At least 8 of the 18 transfers you get in 40 cell mode happen during HBlank, again testing with CRAM.

That said, now that I look at the transfer capacities again it's clear that the 68K's access during HBlank can't be completely unfettered during the entirety of HBlank. In a standard NTSC signal the horizontal blanking interval is ~16% of the line. 18 is only about 9% of the VBlank capacity of 205 transfers per line.

I thought I remember TmEE saying that he tested the amount of bytes transferable per whole scanline, to vram(not cram). That it pretty much came out to ~16 bytes per scanline (or whatever the total was for current cell mode and byte per line to vram). His calculated total kinda indicated that hblank was off limits to vram writes. Not related, but the PCE's VDC (VDP equip) does *all* sprite pixel fetching in hblank (only 256 pixel buffer though) - expanding the display to show more pixels into more overscan area starts to cut into the sprite fetch time. So, it wouldn't be out of the ordinary if the VDP did something similar (hblank sprite line buffer fill) - right?
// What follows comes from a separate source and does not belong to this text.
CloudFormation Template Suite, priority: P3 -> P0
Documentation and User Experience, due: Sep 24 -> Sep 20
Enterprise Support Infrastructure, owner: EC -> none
tomaitheous wrote:I thought I remember TmEE saying that he tested the amount of bytes transferable per whole scanline, to vram(not cram). That it pretty much came out to ~16 bytes per scanline (or whatever the total was for current cell mode and byte per line to vram).
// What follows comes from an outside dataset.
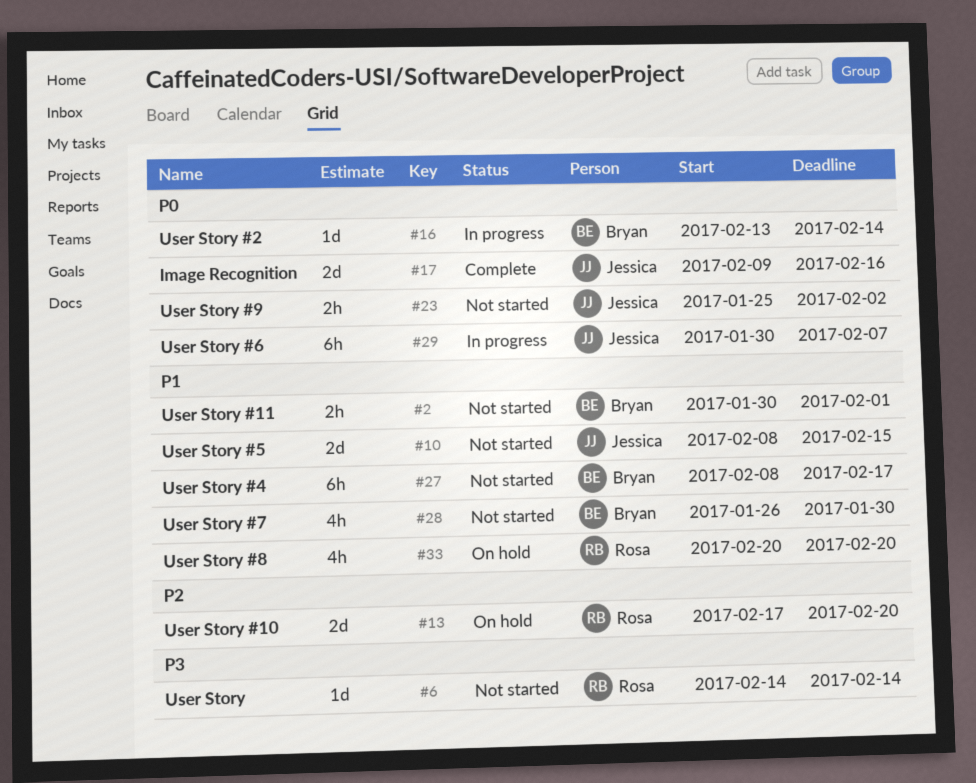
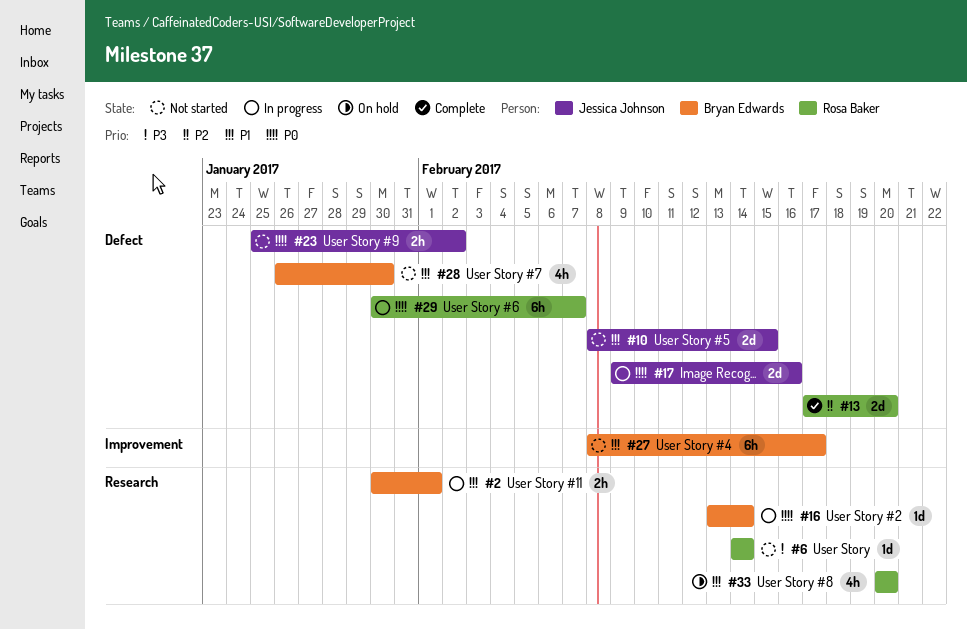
#2, status: Not started -> In progress
#13, status: On hold -> Complete
#17, status: Complete -> In progress
#29, owner: Jessica Johnson -> Rosa Baker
That is in line with Sega's documentation for 32 cell mode (well at least it's in line with Charles MacDonald's doc and I believe that portion came from a Sega doc). His doc seems to suggest the limits on the number of transfers are the same regardless of destination (though for VRAM it will be in bytes rather than words), but it's possible that's incorrect.

tomaitheous wrote:His calculated total kinda indicated that hblank was off limits to vram writes.
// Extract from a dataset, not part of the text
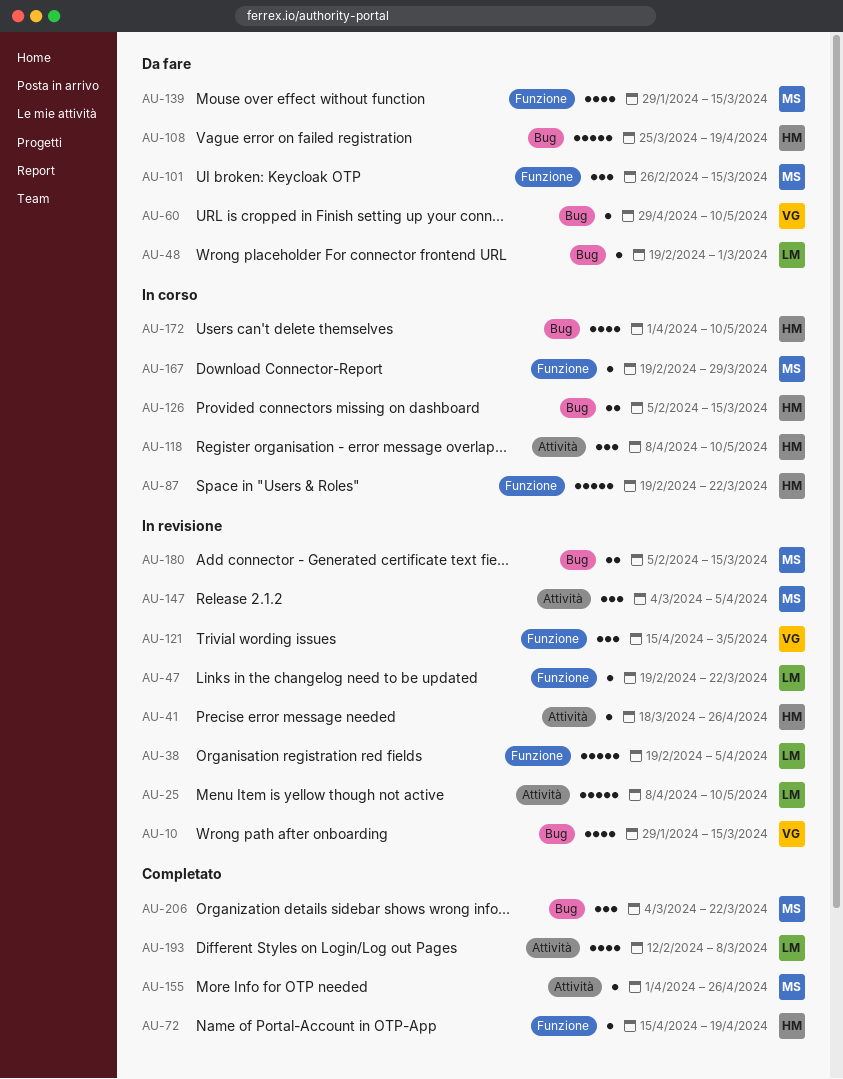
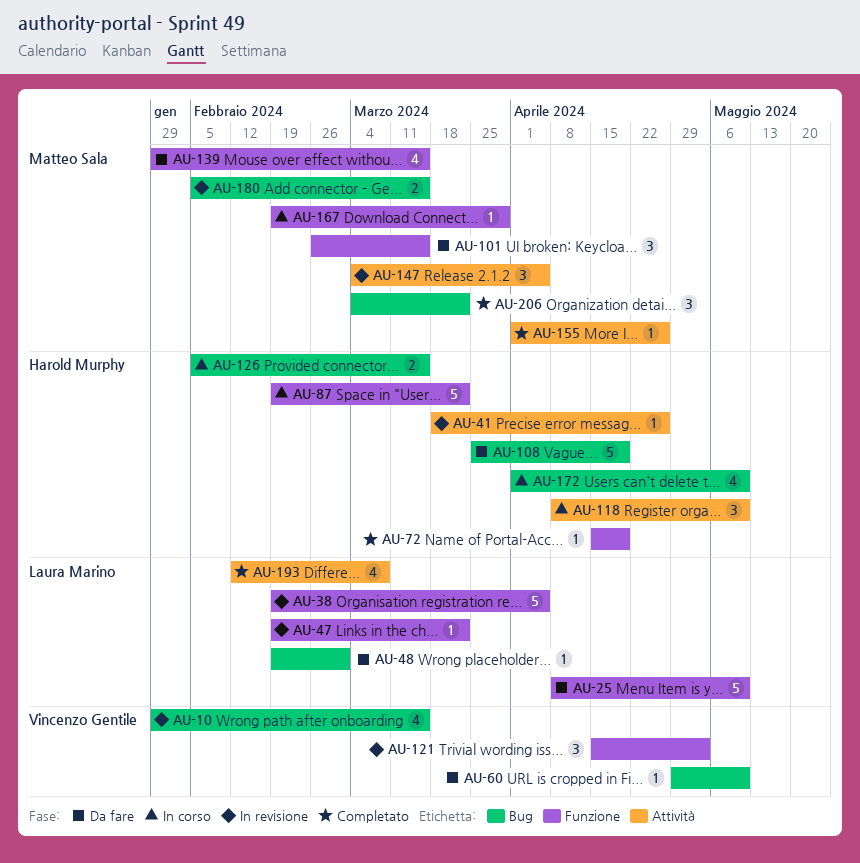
AU-25, status: In revisione -> Da fare
AU-25, label: Attività -> Funzione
It's easy enough to test. Do a DMA transfer to VRAM after an HINT or busywaiting for the HBLANK flag in the status register and make sure you're writing to some portion of VRAM that will show up on the beginning of the line. I've just been too lazy to test.

tomaitheous wrote:So, it wouldn't be out of the ordinary if the VDP did something similar (hblank sprite line buffer fill) - right?

Originally I was thinking that if you had spent the transistors on a line buffer you might as well use it for everything so that you have more flexibility in the timing of your rendering. However, now that I think about it, if you get all the sprite rendering done during HBlank, you only need a single line buffer to handle the sprites whereas you would need two for rendering everything (one to render to, one to read from to produce the video signal). Since the rules for rendering background tiles and combining them with sprites are very simple it does make a certain amount of sense that the complexity saved by not having to render strictly to the speed of the dot clock would not outweigh the transistor savings of not having a second line buffer.

So I'm probably wrong. Sorry for muddying the waters.